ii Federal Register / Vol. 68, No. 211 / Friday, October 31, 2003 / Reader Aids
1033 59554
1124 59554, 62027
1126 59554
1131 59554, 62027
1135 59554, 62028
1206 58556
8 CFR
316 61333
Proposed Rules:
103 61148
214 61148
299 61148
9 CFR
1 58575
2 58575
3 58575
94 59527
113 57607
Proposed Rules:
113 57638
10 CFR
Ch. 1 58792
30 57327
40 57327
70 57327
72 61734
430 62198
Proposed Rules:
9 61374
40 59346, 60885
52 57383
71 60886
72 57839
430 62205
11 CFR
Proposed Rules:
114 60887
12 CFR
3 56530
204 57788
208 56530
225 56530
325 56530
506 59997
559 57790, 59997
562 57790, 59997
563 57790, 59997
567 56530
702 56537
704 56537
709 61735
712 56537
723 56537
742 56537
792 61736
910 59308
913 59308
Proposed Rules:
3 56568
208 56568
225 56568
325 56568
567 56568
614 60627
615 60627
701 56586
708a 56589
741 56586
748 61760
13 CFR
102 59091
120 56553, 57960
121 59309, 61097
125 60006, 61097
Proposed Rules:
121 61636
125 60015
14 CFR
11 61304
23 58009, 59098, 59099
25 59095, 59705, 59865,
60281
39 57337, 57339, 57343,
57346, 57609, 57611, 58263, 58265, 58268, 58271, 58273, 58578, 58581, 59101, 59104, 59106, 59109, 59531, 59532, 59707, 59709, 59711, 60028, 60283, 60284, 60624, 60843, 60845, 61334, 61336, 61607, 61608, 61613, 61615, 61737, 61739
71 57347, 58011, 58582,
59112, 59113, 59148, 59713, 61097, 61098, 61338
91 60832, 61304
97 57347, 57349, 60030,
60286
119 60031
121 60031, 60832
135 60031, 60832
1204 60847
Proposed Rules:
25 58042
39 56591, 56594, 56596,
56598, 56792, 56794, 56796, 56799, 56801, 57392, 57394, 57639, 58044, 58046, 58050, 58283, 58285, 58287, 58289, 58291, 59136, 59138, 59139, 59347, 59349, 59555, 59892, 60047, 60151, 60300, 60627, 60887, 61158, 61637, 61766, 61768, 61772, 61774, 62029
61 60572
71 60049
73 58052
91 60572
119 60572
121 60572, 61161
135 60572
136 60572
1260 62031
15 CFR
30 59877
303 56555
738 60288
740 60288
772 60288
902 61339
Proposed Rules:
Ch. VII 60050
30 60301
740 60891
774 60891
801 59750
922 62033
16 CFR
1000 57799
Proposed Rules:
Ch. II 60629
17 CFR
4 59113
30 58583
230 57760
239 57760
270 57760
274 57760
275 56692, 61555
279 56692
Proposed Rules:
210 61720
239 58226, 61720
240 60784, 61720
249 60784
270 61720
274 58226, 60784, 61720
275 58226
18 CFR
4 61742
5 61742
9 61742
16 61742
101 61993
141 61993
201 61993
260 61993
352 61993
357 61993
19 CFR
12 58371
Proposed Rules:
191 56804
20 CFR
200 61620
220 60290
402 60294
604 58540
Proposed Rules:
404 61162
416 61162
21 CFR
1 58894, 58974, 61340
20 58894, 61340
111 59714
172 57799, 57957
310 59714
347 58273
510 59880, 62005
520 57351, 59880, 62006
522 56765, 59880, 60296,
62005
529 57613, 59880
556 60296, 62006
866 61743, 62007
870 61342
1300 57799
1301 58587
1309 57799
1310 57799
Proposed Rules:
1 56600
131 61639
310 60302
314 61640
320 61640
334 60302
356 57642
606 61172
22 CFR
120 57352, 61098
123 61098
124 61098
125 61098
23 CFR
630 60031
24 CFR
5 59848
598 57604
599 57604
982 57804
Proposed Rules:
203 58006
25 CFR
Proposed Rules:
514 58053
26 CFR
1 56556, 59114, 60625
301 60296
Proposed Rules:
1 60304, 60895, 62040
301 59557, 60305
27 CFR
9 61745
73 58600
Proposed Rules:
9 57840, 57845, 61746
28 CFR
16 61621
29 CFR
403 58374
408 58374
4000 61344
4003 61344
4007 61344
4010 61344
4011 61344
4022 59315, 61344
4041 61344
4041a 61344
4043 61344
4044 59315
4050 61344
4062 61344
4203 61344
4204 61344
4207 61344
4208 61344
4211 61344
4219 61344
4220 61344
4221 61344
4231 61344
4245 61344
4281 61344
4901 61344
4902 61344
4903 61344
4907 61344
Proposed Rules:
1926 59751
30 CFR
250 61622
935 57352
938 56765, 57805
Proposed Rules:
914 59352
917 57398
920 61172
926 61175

__THE PROBLEM__.
Output the entire listing exactly, including each line.

__RESPONSE FOR THIS EXERCISE__.
ii Federal Register / Vol. 68, No. 211 / Friday, October 31, 2003 / Reader Aids
1033 59554
1124 59554, 62027
1126 59554
1131 59554, 62027
1135 59554, 62028
1206 58556
8 CFR
316 61333
Proposed Rules:
103 61148
214 61148
299 61148
9 CFR
1 58575
2 58575
3 58575
94 59527
113 57607
Proposed Rules:
113 57638
10 CFR
Ch. 1 58792
30 57327
40 57327
70 57327
72 61734
430 62198
Proposed Rules:
9 61374
40 59346, 60885
52 57383
71 60886
72 57839
430 62205
11 CFR
Proposed Rules:
114 60887
12 CFR
3 56530
204 57788
208 56530
225 56530
325 56530
506 59997
559 57790, 59997
562 57790, 59997
563 57790, 59997
567 56530
702 56537
704 56537
709 61735
712 56537
723 56537
742 56537
792 61736
910 59308
913 59308
Proposed Rules:
3 56568
208 56568
225 56568
325 56568
567 56568
614 60627
615 60627
701 56586
708a 56589
741 56586
748 61760
13 CFR
102 59091
120 56553, 57960
121 59309, 61097
125 60006, 61097
Proposed Rules:
121 61636
125 60015
14 CFR
11 61304
23 58009, 59098, 59099
25 59095, 59705, 59865,
60281
39 57337, 57339, 57343,
57346, 57609, 57611, 58263, 58265, 58268, 58271, 58273, 58578, 58581, 59101, 59104, 59106, 59109, 59531, 59532, 59707, 59709, 59711, 60028, 60283, 60284, 60624, 60843, 60845, 61334, 61336, 61607, 61608, 61613, 61615, 61737, 61739
71 57347, 58011, 58582,
59112, 59113, 59148, 59713, 61097, 61098, 61338
91 60832, 61304
97 57347, 57349, 60030,
60286
119 60031
121 60031, 60832
135 60031, 60832
1204 60847
Proposed Rules:
25 58042
39 56591, 56594, 56596,
56598, 56792, 56794, 56796, 56799, 56801, 57392, 57394, 57639, 58044, 58046, 58050, 58283, 58285, 58287, 58289, 58291, 59136, 59138, 59139, 59347, 59349, 59555, 59892, 60047, 60151, 60300, 60627, 60887, 61158, 61637, 61766, 61768, 61772, 61774, 62029
61 60572
71 60049
73 58052
91 60572
119 60572
121 60572, 61161
135 60572
136 60572
1260 62031
15 CFR
30 59877
303 56555
738 60288
740 60288
772 60288
902 61339
Proposed Rules:
Ch. VII 60050
30 60301
740 60891
774 60891
801 59750
922 62033
16 CFR
1000 57799
Proposed Rules:
Ch. II 60629
17 CFR
4 59113
30 58583
230 57760
239 57760
270 57760
274 57760
275 56692, 61555
279 56692
Proposed Rules:
210 61720
239 58226, 61720
240 60784, 61720
249 60784
270 61720
274 58226, 60784, 61720
275 58226
18 CFR
4 61742
5 61742
9 61742
16 61742
101 61993
141 61993
201 61993
260 61993
352 61993
357 61993
19 CFR
12 58371
Proposed Rules:
191 56804
20 CFR
200 61620
220 60290
402 60294
604 58540
Proposed Rules:
404 61162
416 61162
21 CFR
1 58894, 58974, 61340
20 58894, 61340
111 59714
172 57799, 57957
310 59714
347 58273
510 59880, 62005
520 57351, 59880, 62006
522 56765, 59880, 60296,
62005
529 57613, 59880
556 60296, 62006
866 61743, 62007
870 61342
1300 57799
1301 58587
1309 57799
1310 57799
Proposed Rules:
1 56600
131 61639
310 60302
314 61640
320 61640
334 60302
356 57642
606 61172
22 CFR
120 57352, 61098
123 61098
124 61098
125 61098
23 CFR
630 60031
24 CFR
5 59848
598 57604
599 57604
982 57804
Proposed Rules:
203 58006
25 CFR
Proposed Rules:
514 58053
26 CFR
1 56556, 59114, 60625
301 60296
Proposed Rules:
1 60304, 60895, 62040
301 59557, 60305
27 CFR
9 61745
73 58600
Proposed Rules:
9 57840, 57845, 61746
28 CFR
16 61621
29 CFR
403 58374
408 58374
4000 61344
4003 61344
4007 61344
4010 61344
4011 61344
4022 59315, 61344
4041 61344
4041a 61344
4043 61344
4044 59315
4050 61344
4062 61344
4203 61344
4204 61344
4207 61344
4208 61344
4211 61344
4219 61344
4220 61344
4221 61344
4231 61344
4245 61344
4281 61344
4901 61344
4902 61344
4903 61344
4907 61344
Proposed Rules:
1926 59751
30 CFR
250 61622
935 57352
938 56765, 57805
Proposed Rules:
914 59352
917 57398
920 61172
926 61175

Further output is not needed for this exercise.